9th Circuit Says Compelled Disclosure of Internal Campaign Communications Violates First Amendment

On December 11, the 9th circuit ruled that groups organized to pass a ballot measure may not be forced to disclose their internal campaign messages. The controversy arose over the California campaign for Proposition 8 last year. Proposition 8, an initiative, banned same-sex marriages. After the measure passed, its opponents filed a federal lawsuit, arguing that a ban on same-sex marriages violates the Equal Protection Clause of the U.S. Constitution.
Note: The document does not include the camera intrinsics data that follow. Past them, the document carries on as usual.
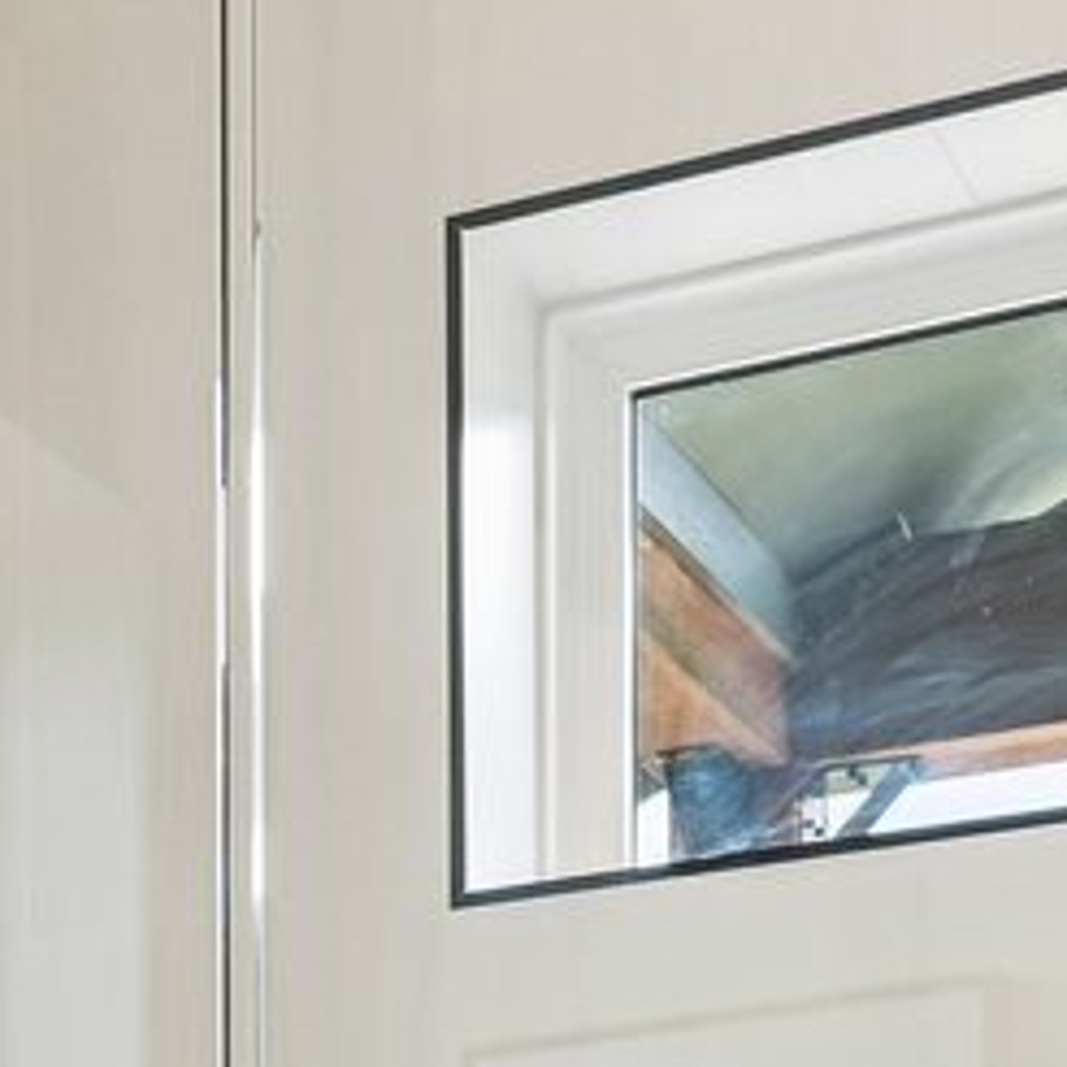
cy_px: 1872
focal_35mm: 106
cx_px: -160
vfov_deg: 14.6
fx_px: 3697
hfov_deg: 15.9
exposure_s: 1/45
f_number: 6.7
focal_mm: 15
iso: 100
As the trial proceeded in U.S. District Court, proponents of same-sex marriages asked the U.S. District Court to order the other side to produce its internal memos on campaign strategy. The District Court said the internal memos should be produced, but the 9th circuit has now countermanded that order. The 9th circuit said, “The potential chilling effect on political participation and debate is substantial”. The 38-page decision is here, and is a useful document describing earlier precedents that have ruled in favor of political privacy. The earliest federal precedents are from the 1950’s, when the U.S. Supreme Court stopped several southern states from forcing the NAACP to produce its membership lists, and lists of people who had contributed to it. Thanks to HowAppealing for the link.

U.S. District Court Says Congressional Budget Ban on ACORN Appears to be a Bill of Attainder

The U.S. Constitution, Article I, section 9, concerning the powers and limitations of Congress, says, “No Bill of Attainder or ex post facto Law shall be passed.” A bill of attainder is a law that punishes one particular named person or group, without a trial.

On December 11, a U.S. District Court in Brooklyn ruled that it is likely that when Congress passed a budget resolution saying, “None of the funds made available by this joint resolution or any prior Act may be provided to ACORN or any of its affiliates, subsidiaries, or allied organizations,” that that is a bill of attainder. The decision notes that the U.S. Supreme Court has only protected anyone under Article I, section 9, five times in the history of the nation. The order is 21 pages. Thanks to Bill Van Allen for the link.

Sandra Day O’Connor, Others, Push States to Stop Electing State Court Judges

This AP story, dated December 11, discusses the push by retired Justice of the U.S. Supreme Court Sandra Day O’Connor and many others to persuade states not to elect state court judges any longer. One reason is that when judges must be elected, they need campaign contributions. That, in turn, means that they appear indebted to the people who give them large campaign contributions, and sometimes those individuals are in court before those judges.

It does seem to be true that appointed judges do a better job than elected judges. The best state court decisions involving constitutional issues concerning the treatment of minor party and independent candidates, during the last fifteen years, have come from New Jersey state courts. All New Jersey state court judges are appointed. New Jersey trial level courts and mid-level appellate courts have struck down numerous laws that discriminated against minor parties. Laws have been struck down that banned voters from registering into unqualified parties, laws that inhibited who can circulate petitions, and laws that treated qualified parties more favorably than unqualified parties in matters of campaign finance.

By contrast, the worst state court decisions involving those issues in the last fifteen years have come from the Pennsylvania state courts. All Pennsylvania state court judges are elected on a partisan basis. Pennsylvania state courts during the period 2004 through the present have consistently upheld a unique system in which candidates who try to petition, and fail to get enough valid signatures, can be charged with up to $80,000 in court fees.

Pennsylvania state courts also removed a Reform Party candidate in 2003 from the ballot under a law that had already been declared unconstitutional by the 3rd circuit in 1999. The state court said, “Decisions of intermediate federal courts are not binding on state courts.” However, when a federal court declared a state law unconstitutional, and no appeal is taken, that law is void and cannot be enforced.

And, Pennsylvania state courts are the only courts in the nation that consistently uphold a county distribution requirement for statewide candidate petitions, even though the U.S. Supreme Court has ruled against such requirements and reiterated that decision, Moore v Ogilvie, in Bush v Gore.